Franklin and several Rastas had been squatting peacefully on land in the Coral Gardens part of Montego Bay that the Jamaican government was planning to make into a tourist only-area which meant a no-go area for the Rastafarians. They had to endure constant police intimidation. When the land was sold to a man named Ken Douglas, who attempted to drive the squatters off the land, Franklin refused to budge.
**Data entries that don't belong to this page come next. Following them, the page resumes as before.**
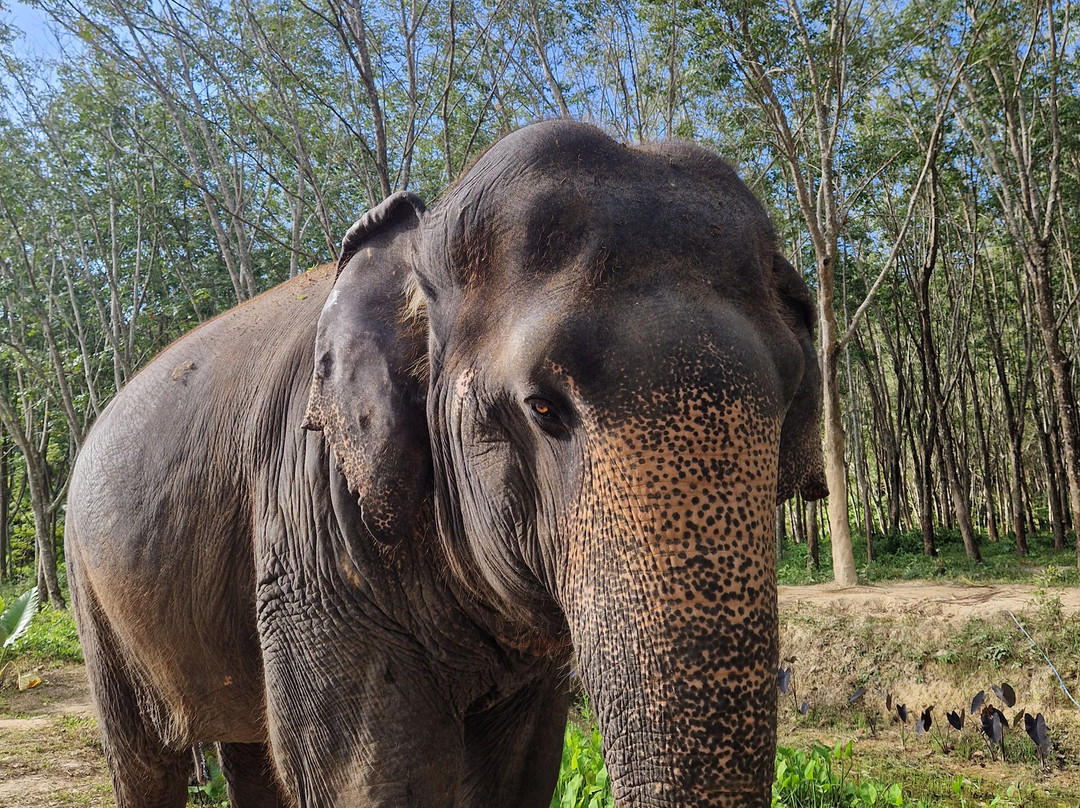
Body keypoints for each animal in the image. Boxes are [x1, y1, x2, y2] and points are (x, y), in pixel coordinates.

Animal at [66, 119, 827, 808]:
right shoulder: (317, 537)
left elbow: (517, 775)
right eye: (543, 409)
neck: (418, 244)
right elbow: (372, 781)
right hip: (91, 587)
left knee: (251, 754)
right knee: (143, 762)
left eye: (790, 397)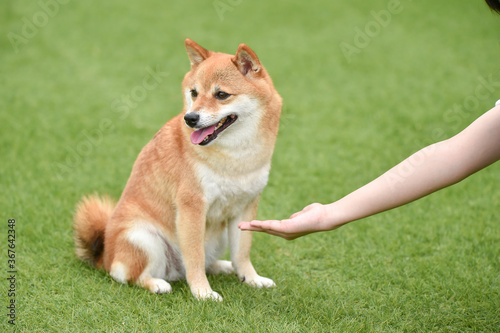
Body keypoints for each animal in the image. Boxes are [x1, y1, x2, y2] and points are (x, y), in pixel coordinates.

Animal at [72, 39, 282, 300]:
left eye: (221, 94)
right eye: (194, 93)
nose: (190, 118)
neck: (236, 156)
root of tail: (104, 256)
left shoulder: (245, 208)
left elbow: (242, 253)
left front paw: (251, 279)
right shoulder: (192, 208)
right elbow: (195, 256)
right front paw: (203, 293)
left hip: (219, 234)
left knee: (205, 262)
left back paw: (222, 266)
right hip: (143, 239)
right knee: (128, 276)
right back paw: (156, 284)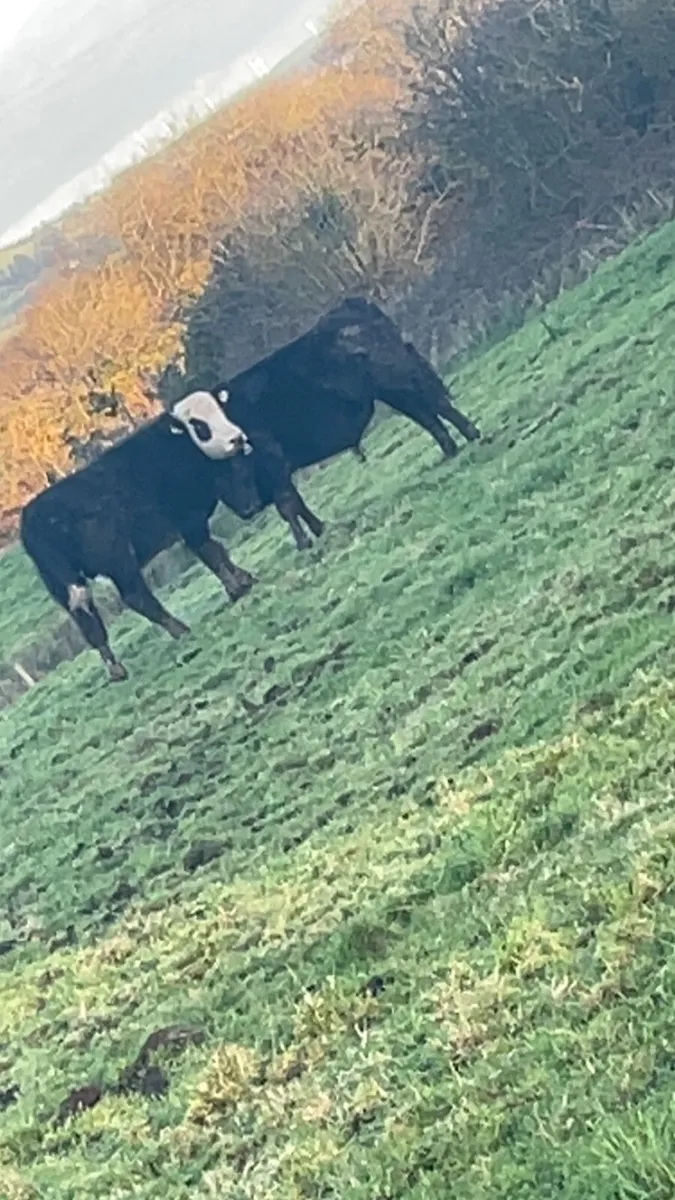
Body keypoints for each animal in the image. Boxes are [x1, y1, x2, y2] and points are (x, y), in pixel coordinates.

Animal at [19, 391, 262, 682]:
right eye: (199, 424)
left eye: (220, 411)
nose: (236, 438)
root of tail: (32, 518)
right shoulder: (187, 518)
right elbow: (211, 551)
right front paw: (238, 587)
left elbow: (216, 550)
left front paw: (243, 579)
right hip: (117, 558)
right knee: (135, 596)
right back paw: (180, 630)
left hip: (64, 585)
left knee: (88, 623)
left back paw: (116, 670)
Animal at [182, 297, 481, 549]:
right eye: (215, 479)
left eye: (232, 464)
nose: (246, 510)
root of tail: (349, 307)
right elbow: (297, 503)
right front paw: (318, 531)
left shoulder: (275, 465)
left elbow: (287, 505)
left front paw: (304, 543)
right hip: (392, 390)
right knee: (425, 415)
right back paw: (451, 449)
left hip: (399, 378)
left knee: (435, 405)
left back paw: (471, 435)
Violence ensued.
On ‘Holy’ Thursday April 11, 1963, Franklin and his group allegedly set fire to Douglas’ petrol station.
Eight people died in the ensuing clash; Rastafarians Rudolph Franklin, Lloyd Waldron and Noel Bowen, two policemen Corporal Clifford Melbourne and Inspector Bertie Scott and three other civilians.
Prime Minister Sir Alexander Bustamante visited the parish along with the commissioner of police and head of the Jamaica Defence Force. Bustamante is reported to have said:
Bring in all Rastas, dead or alive!
Police was dispatched to Coral Gardens and the surrounding areas where more than 150 ‘bearded men’, assumed to be Rastafarians, were rounded up and arrested, beaten and had their dreadlocks cut off. This event is known as “The Coral Gardens Massacre” and “Bad Friday”.
In 2017, Prime Minister Andrew Holness, in a statement to Parliament, apologized to the Rastafarian community for the atrocities committed in the 1963 Coral Gardens massacre:
The Coral Gardens incident was a grave injustice.
Holness promised such an incident would never again occur in Jamaica. In an attempt to make restitution on behalf of the state, the government established a trust fund in the sum of $10 million to assist the beneficiaries of those who suffered loss during the “repressive” incident.
The Government has set aside six lots at Pinnacle in St Catherine as protected heritage sites.